Saved data entries |
----

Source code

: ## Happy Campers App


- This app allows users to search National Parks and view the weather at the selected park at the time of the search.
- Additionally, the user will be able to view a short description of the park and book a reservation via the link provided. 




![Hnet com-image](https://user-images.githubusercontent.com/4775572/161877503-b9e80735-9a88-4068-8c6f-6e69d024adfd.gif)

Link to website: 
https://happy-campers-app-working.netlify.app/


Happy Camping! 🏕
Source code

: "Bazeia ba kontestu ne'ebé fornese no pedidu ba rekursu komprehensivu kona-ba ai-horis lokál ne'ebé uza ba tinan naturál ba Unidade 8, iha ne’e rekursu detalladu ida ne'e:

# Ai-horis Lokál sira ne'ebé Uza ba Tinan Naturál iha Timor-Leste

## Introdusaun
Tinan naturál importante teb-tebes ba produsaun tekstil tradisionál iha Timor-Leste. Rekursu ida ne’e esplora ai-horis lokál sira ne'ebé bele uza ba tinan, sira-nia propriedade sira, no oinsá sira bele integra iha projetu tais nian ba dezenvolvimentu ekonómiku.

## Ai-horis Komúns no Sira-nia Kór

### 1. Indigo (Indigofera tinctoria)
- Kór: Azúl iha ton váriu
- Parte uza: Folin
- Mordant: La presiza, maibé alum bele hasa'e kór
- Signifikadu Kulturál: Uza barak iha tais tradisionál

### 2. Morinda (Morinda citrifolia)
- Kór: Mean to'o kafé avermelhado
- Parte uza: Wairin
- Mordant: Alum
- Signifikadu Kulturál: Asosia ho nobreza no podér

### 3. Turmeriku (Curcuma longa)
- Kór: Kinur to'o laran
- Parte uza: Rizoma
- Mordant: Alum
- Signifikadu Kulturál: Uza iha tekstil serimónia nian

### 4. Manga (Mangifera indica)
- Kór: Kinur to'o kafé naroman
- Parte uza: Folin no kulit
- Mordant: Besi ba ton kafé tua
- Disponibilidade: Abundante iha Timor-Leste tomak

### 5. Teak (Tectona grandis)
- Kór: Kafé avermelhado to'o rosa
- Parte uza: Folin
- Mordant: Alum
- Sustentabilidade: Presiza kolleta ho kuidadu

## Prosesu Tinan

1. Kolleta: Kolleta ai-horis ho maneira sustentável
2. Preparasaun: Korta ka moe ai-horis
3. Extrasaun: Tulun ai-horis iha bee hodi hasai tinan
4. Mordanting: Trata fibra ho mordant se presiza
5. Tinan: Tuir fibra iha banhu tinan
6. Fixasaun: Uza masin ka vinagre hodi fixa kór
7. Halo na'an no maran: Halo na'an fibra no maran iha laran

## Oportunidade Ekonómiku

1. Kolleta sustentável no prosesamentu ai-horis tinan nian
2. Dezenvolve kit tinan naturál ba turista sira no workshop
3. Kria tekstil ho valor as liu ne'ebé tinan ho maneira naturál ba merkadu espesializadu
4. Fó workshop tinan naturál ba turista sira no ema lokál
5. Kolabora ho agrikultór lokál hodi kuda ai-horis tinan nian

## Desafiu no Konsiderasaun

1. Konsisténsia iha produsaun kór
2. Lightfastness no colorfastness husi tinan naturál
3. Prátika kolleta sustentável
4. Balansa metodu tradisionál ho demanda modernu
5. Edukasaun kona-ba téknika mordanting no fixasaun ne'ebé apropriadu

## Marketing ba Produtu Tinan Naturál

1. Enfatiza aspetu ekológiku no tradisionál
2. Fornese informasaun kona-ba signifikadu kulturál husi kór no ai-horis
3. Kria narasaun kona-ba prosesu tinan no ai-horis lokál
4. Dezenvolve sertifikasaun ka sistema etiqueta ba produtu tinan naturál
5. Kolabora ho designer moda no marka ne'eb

----

What you should do | Your answer should consist of every line from the entries that holds "maneira".

Exercise answer |
1. Kolleta: Kolleta ai-horis ho maneira sustentável
3. Kria tekstil ho valor as liu ne'ebé tinan ho maneira naturál ba merkadu espesializadu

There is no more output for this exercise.